## GIVEN PASSAGE
-- Opening Marker --

Exxonmobil claims it is 'nearly impossible' for plant to affect air quality

Representatives from ExxonMobil have told Fife councillors it was "nearly impossible" for the plant to affect the air quality in local communities.

At the environment and protective services committee yesterday, officials from the Fife Ethlyne Plant - which has been out of commission since August for major repair - addressed concerns from local residents.

Kylie Bishop, environmental engineer,  told councillors that despite "misinformation" on social media, air quality had not been seriously affected by flaring.

She said: "Wood PLC carried out an independent study that modelled the air quality. Even in unrealistic situations, with the flare running at 200 per cent, 300 per cent of what is capable, it was not possible for the plant to cause air quality issues in local communities.

"On air quality, we feel confident there is no environmental risk."

Councillor David Barratt asked if this calculation took into account the pollution from the ground flare as well as the stack flare.

Ms Bishop confirmed it did, adding: "The model considered both sources at maximum and over maximum capacity, and it came back with results which said it was near impossible to affect air quality."

She added: "But we need clear communication as to why people shouldn't be concerned. There is a lot on social media that I find alarming. We need to make sure there is sound, scientific information out there."

ExxonMobil recently announced a £140 million investment to upgrade the plant.

Ms Bishop told councillors that the bulk of the work was being carried out in regards to noise and vibration pollution, which, after a year long, detailed study, came out as the root of many problems.

She added: "We hired RMP Acoustics which gave us detailed data on the root cause of the noise, giving us information on how to prevent, or at least seriously mitigate the noise which is causing it.

"It has been an incredible success, with the mitigation reducing offsite noise significantly. In addition to the data, we received no noise complaints from the community during recent flaring.

-- Closing Marker --

## TASKS TO PERFORM
(1) Rewrite the paragraph of the ExxonMobil article that begins "Ms Bishop told councillors that the bulk of the work" in a shorter form, keeping its main facts.
(2) Print the part of the ExxonMobil article that begins at the words "Ms Bishop confirmed" and stops after "of many problems.".

Limb landmark coordinates
-- Opening Marker --

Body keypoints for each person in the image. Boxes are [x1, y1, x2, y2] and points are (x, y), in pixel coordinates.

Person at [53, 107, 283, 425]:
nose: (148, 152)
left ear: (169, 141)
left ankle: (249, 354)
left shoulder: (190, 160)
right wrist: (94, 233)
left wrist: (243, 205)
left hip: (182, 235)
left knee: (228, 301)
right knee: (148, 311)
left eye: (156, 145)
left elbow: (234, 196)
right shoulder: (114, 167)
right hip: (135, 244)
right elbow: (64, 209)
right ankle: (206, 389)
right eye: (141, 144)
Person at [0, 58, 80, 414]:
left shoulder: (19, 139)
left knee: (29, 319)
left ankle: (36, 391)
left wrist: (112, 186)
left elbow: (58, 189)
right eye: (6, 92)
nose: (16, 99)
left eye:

-- Closing Marker --

## RESULTS OF THE EXERCISE
(1) Ms Bishop told councillors that most of the work addresses noise and vibration pollution, which a detailed year-long study identified as the root of many problems.

(2)
Ms Bishop confirmed it did, adding: "The model considered both sources at maximum and over maximum capacity, and it came back with results which said it was near impossible to affect air quality."

She added: "But we need clear communication as to why people shouldn't be concerned. There is a lot on social media that I find alarming. We need to make sure there is sound, scientific information out there."

ExxonMobil recently announced a £140 million investment to upgrade the plant.

Ms Bishop told councillors that the bulk of the work was being carried out in regards to noise and vibration pollution, which, after a year long, detailed study, came out as the root of many problems.